» Explore the material
(1) From the masterclock patch thread, reproduce the text from "How about the" to "insertions(+), 13 deletions(-)".
(2) In the masterclock patch thread, which file does the patch change?
(3) In the masterclock patch thread, why does the check for using the masterclock add 1 to the count of matching vCPUs?

» Document extract
BEGIN

This looks good to me. The core idea is to not update master clock for the
synchronized cases.

How about the negative value case? I see in the linux code it is still there?

(It is out of the scope of my expectation as I do not need to run vCPUs in
different tsc freq as host)

Thank you very much!

Dongli Zhang

> 
> ---
>  arch/x86/kvm/x86.c | 29 ++++++++++++++++-------------
>  1 file changed, 16 insertions(+), 13 deletions(-)
> 
> diff --git a/arch/x86/kvm/x86.c b/arch/x86/kvm/x86.c
> index c54e1133e0d3..f0a607b6fc31 100644
> --- a/arch/x86/kvm/x86.c
> +++ b/arch/x86/kvm/x86.c
> @@ -2510,26 +2510,29 @@ static inline int gtod_is_based_on_tsc(int mode)
>  }
>  #endif
>  
> -static void kvm_track_tsc_matching(struct kvm_vcpu *vcpu)
> +static void kvm_track_tsc_matching(struct kvm_vcpu *vcpu, bool new_generation)
>  {
>  #ifdef CONFIG_X86_64
> -	bool vcpus_matched;
>  	struct kvm_arch *ka = &vcpu->kvm->arch;
>  	struct pvclock_gtod_data *gtod = &pvclock_gtod_data;
>  
> -	vcpus_matched = (ka->nr_vcpus_matched_tsc + 1 ==
> -			 atomic_read(&vcpu->kvm->online_vcpus));
> +	/*
> +	 * To use the masterclock, the host clocksource must be based on TSC
> +	 * and all vCPUs must have matching TSCs.  Note, the count for matching
> +	 * vCPUs doesn't include the reference vCPU, hence "+1".
> +	 */
> +	bool use_master_clock = (ka->nr_vcpus_matched_tsc + 1 ==
> +				 atomic_read(&vcpu->kvm->online_vcpus)) &&
> +				gtod_is_based_on_tsc(gtod->clock.vclock_mode);
>  
>  	/*
> -	 * Once the masterclock is enabled, always perform request in
> -	 * order to update it.
> -	 *
> -	 * In order to enable masterclock, the host clocksource must be TSC
> -	 * and the vcpus need to have matched TSCs.  When that happens,
> -	 * perform request to enable masterclock.
> +	 * Request a masterclock update if the masterclock needs to be toggled
> +	 * on/off, or when starting a new generation and the masterclock is
> +	 * enabled (compute_guest_tsc() requires the masterclock snaphot to be
> +	 * taken _after_ the new generation is created).

END

» Data below
BEGIN

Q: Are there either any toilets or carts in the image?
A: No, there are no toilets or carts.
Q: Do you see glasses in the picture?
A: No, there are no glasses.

END

» Set of answers
(1)
How about the negative value case? I see in the linux code it is still there?

(It is out of the scope of my expectation as I do not need to run vCPUs in
different tsc freq as host)

Thank you very much!

Dongli Zhang

> 
> ---
>  arch/x86/kvm/x86.c | 29 ++++++++++++++++-------------
>  1 file changed, 16 insertions(+), 13 deletions(-)

(2) arch/x86/kvm/x86.c

(3) The count of matching vCPUs doesn't include the reference vCPU. Adding 1 accounts for it, so the total can be compared with the number of online vCPUs.